Now rewrite the update as to work only on the graphics object of the off-screen image. However, we start with a screen erase.

public void update (Graphics g) {

    offGraphics.setColor(getBackground());
    offGraphics.fillRect(0, 0, offDimension.width, offDimension.height);

    offGraphics.setColor(Color.white);
    offGraphics.fillOval(100, 100, 100, 100);
    offGraphics.fillOval(210, 100, 100, 100);
    offGraphics.setColor(Color.black);
    offGraphics.fillOval((int)(lx-8), (int)(ly-8), 16, 16);
    offGraphics.fillOval((int)(rx-8), (int)(ry-8), 16, 16);
    
    g.drawImage(offImage, 0, 0, this);
}

Add a call to drawImage in the update method to map the off-screen image to the screen.

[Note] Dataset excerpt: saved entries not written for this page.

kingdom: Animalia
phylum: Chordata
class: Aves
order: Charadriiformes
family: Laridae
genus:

public void update (Graphics g) {

    offGraphics.setColor(getBackground());
    offGraphics.fillRect(0, 0, offDimension.width, offDimension.height);

    offGraphics.setColor(Color.white);
    offGraphics.fillOval(100, 100, 100, 100);
    offGraphics.fillOval(210, 100, 100, 100);
    offGraphics.setColor(Color.black);
    offGraphics.fillOval((int)(lx-8), (int)(ly-8), 16, 16);
    offGraphics.fillOval((int)(rx-8), (int)(ry-8), 16, 16);
    
    g.drawImage(offImage, 0, 0, this);
}

Adapt paint as to work with the update implementation.

public void paint (Graphics g) {
    update(g);
}

Exercise: why do we work here with the update method, and not with the paint method?